[Passage shown]

One hopes someone in the Justice Department’s Bureau of Prisons is working on contingency plans for the possibility Donald Trump may be prosecuted, convicted and sentenced to federal prison. There’s also the possibility that Trump may be convicted under state law, particularly in Georgia, but if so, he’d plausibly be transferred to the federal system, as sometimes occurs when a convict’s confinement to a state facility raises security issues.
As it happens, the Bureau of Prisons is in a terrible state, reeling from multiple scandals (such as the male warden of a women’s prison charged with sexual abuse), labor tensions, violence and escapes. Attorney General Merrick Garland recently named Colette Peters to head the bureau; previously head of Oregon’s prison system, Peters has a reputation as a reformer. The outgoing director, Bill Barr’s appointee Michael Carvajal, was just subpoenaed by a Senate subcommittee in a corruption probe.
If Trump receives a prison sentence, or even one of home confinement, the bureau will face difficult questions about managing his confinement and what communications are allowed. Prisoners who hold sensitive national-security information, or who are connected to sympathizers and organizations that pose risks of crime and terrorism, may be held under Special Administrative Measures (SAMs) that severely limit their ability to communicate.

[/Passage shown]
[Records]

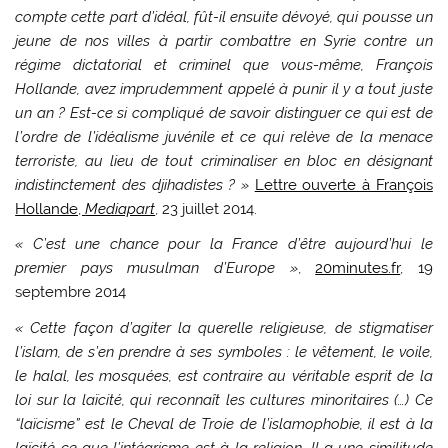
compte cette part d’idéal, fût-il ensuite dévoyé, qui pousse un
jeune de nos villes à partir combattre en Syrie contre un
régime dictatorial et criminel que vous-même, François
Hollande, avez imprudemment appelé à punir il y a tout juste
un an ? Est-ce si compliqué de savoir distinguer ce qui est de
l’ordre de l’idéalisme juvénile et ce qui relève de la menace
terroriste, au lieu de tout criminaliser en bloc en désignant
indistinctement des djihadistes ? »
Lettre ouverte à François
Hollande,
Mediapart
, 23 juillet 2014.
« C’est une chance pour la France d’être aujourd’hui le
premier pays musulman d’Europe »
,
20minutes.fr
, 19
septembre 2014
« Cette façon d’agiter la querelle religieuse, de stigmatiser
l’islam, de s’en prendre à ses symboles : le vêtement, le voile,
le halal, les mosquées, est contraire au véritable esprit de la
loi sur la laïcité, qui reconnaît les cultures minoritaires (…) Ce
“laïcisme” est le Cheval de Troie de l’islamophobie, il est à la
laïcité ce que l’intégrisme est à la religion. Il a une similitude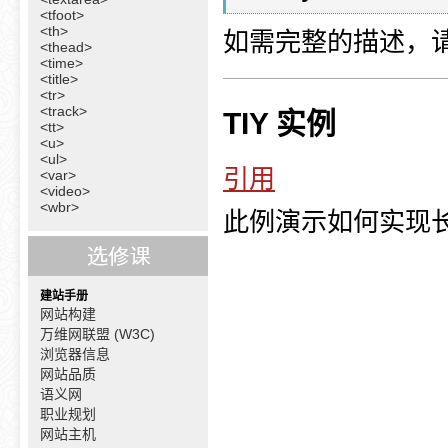
<tfoot>
<th>
如需完整的描述，
<thead>
<time>
<title>
<tr>
<track>
TIY 实例
<tt>
<u>
<ul>
引用
<var>
<video>
<wbr>
此例演示如何实现
建站手册
网站构建
万维网联盟 (W3C)
浏览器信息
网站品质
语义网
职业规划
网站主机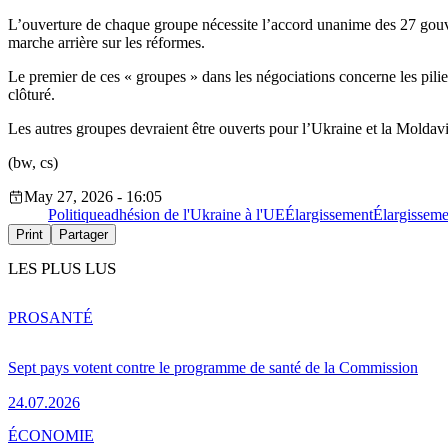
L’ouverture de chaque groupe nécessite l’accord unanime des 27 gouve
marche arrière sur les réformes.
Le premier de ces « groupes » dans les négociations concerne les piliers
clôturé.
Les autres groupes devraient être ouverts pour l’Ukraine et la Moldavie
(bw, cs)
May 27, 2026 - 16:05
Politique
adhésion de l'Ukraine à l'UE
Élargissement
Élargisseme
Print
Partager
LES PLUS LUS
PRO
SANTÉ
Sept pays votent contre le programme de santé de la Commission
24.07.2026
ÉCONOMIE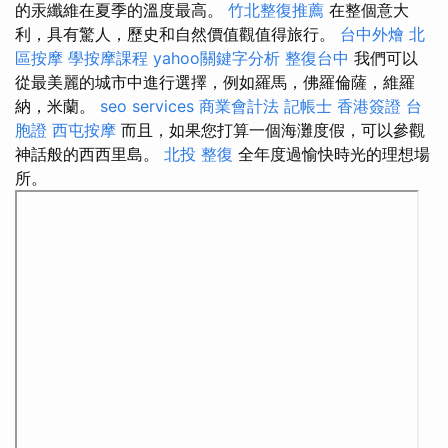
的汞纖維在夏季的溫度最高。
竹北整復推薦
在整個意大
利，具有驚人，歷史和自然價值觀值得旅行。
台中外燴
北
區按摩
學按摩課程
yahoo關鍵字分析
整復台中
我們可以
從最美麗的城市中進行選擇，例如羅馬，佛羅倫薩，維羅
納，米蘭。
seo services
商業會計法 記帳士
香港簽證 台
胞證
西屯按摩
而且，如果您打算一個海灘度假，可以參觀
神話般的西西里島。
北投 整復
全年度過愉快時光的理想場
所。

[/Records]

Study questions
**a.** In the passage about the Bureau of Prisons, whom did Attorney General Merrick Garland name to head the bureau?
**b.** Reproduce everything in the passage about the Bureau of Prisons from "As it happens, the" down to "a corruption probe.".
The recorded lines are separate material, unrelated to the passage about the Bureau of Prisons.

Exercise results
**a.** Colette Peters.

**b.**
As it happens, the Bureau of Prisons is in a terrible state, reeling from multiple scandals (such as the male warden of a women’s prison charged with sexual abuse), labor tensions, violence and escapes. Attorney General Merrick Garland recently named Colette Peters to head the bureau; previously head of Oregon’s prison system, Peters has a reputation as a reformer. The outgoing director, Bill Barr’s appointee Michael Carvajal, was just subpoenaed by a Senate subcommittee in a corruption probe.